Target files in the archive file typically had void space in between them, unless they happen to be exact multiples of block sizes. This is done in an effort to improve I/O and network efficiency. A future version of parfu may make an attempt to eliminate this waste.

Block sizing is most easily seen with a concrete example. Let's say the minimum block size is 4096 bytes, or E=12. Max block size is 1 MB, or E=20.

  • Storing a 1kB file would use block size E=12, or 4096 bytes, the lowest allowed block size. All data is in one block. This wastes 3 kB to store this file.
  • Storing a 6kB file uses a block size of E=13, or 8192 bytes, so wastes about 2kB. All data is in one block.
  • Storing a 20kB file uses block size of E=15, or 32768 bytes, which wastes about 13kB. All data is in one block.
  • Storing an 800 kB file uses block size of E=20, 1 MB. It wastes about 200kB. All data is in one block.
  • Storing 2.5 MB file uses a block size of E=20, 1 MB (the maximum allowed). The data takes up 3 blocks. The first two blocks are full, the third one is wastes about .5 MB.

The max block size is usually static and is generally not meant to be adjusted on the command-line. It will probably be set to be roughly equivalent to a network or parallel file system buffer size. On Blue Waters, the Lusture package data payload size was believed to be 1MB, so the default max block size for parfu is set to be 1 MB.

The minimum block size might make a difference on some systems. The smaller the minimum block size, the less wasted space exists in the archive file per file stored. On the other hand, the minimum block size also sets how many files one rank of parfu handles if the targeted collection contains many very small files. If min block size is smaller, then less space is wasted, but potentially this increases the bottleneck for writing small files to the archive file. If min block size is larger, then more space is potentially wasted in the archive file, but there will be less data writing bottleneck for very small files.

The minimum and maximum block sizes determine the arrangement and the spacing of the file data in the archive file.

Per-rank data movement

The data from a single target file is moved by one rank until the size of the file passes a certain threshold. The amount of data handled by one rank of parfu is called a "file fragment". The file fragment size is a multiple of the block size. It's parameterized by an integer B. A typical file fragment size would be N=40, so the file fragment size is 40MB. The file fragment size parameter is probably fairly important to parfu's efficiency.

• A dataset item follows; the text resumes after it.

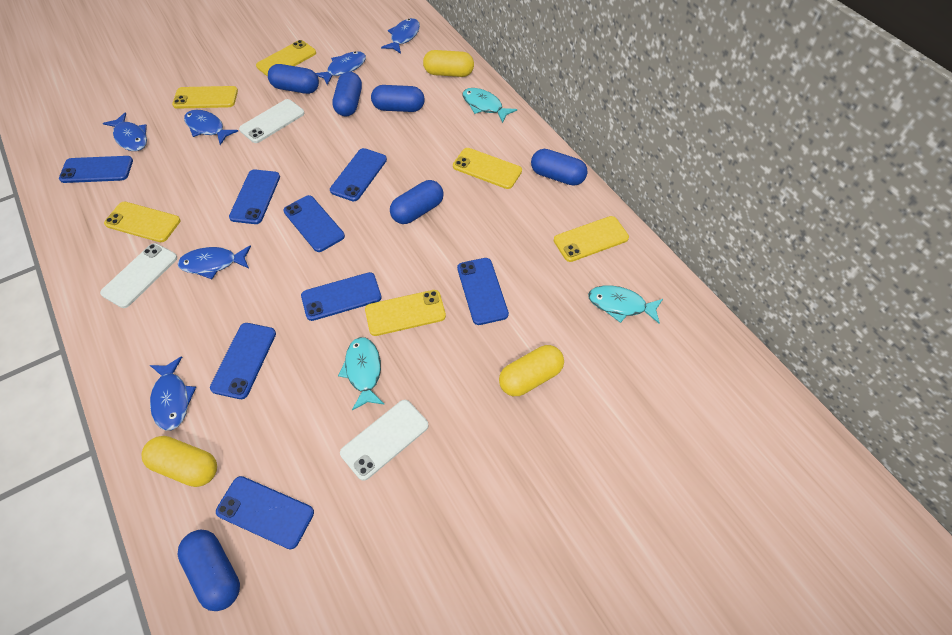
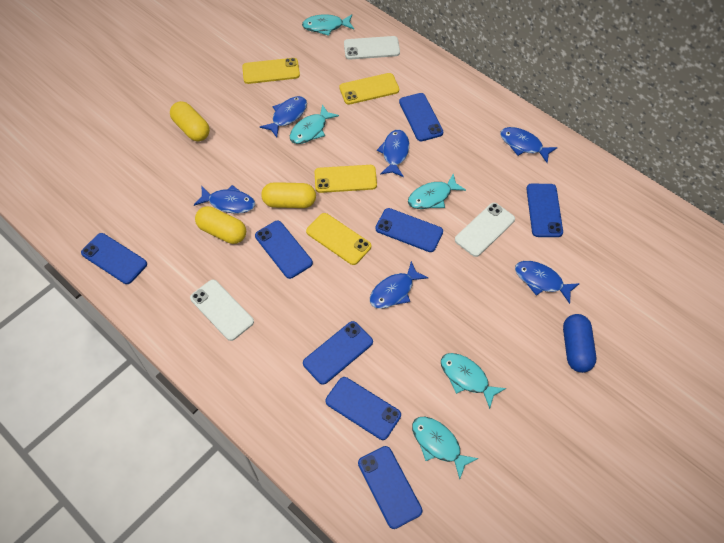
blue capsule: 6 -> 1
turquoise fish: 3 -> 5
yellow phone: 6 -> 4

If it's too small, then data transfers between parfu and the disk will be dominated by latency; if it's too big, then network transfers will suffer by being too big and having to be divided into smaller transfers within the network library. Also, if file fragment size is too large and there are only a few files, then only a few ranks of parfu are moving data and the rest are idle.

Generally, the file fragment size for a given system should be as small as possible without causing loss of efficiency due to data transfer amortization loss.

Adjustable parameters

Early prototype versions of parfu had E (parameter for minimum block size) and B (number of blocks in the maximum file fragment size) adjustable on the command line. The proof-of-concept v0.4.0-alpha00 version of parfu does NOT have these parameters adjustable. One of the very next thing we'll work on is to add those flags to the command line for testing.

(Block size is generally hard-coded in the source. We don't believe that makes a difference, but we'll make sure it's easy to find in the main header file in the source.)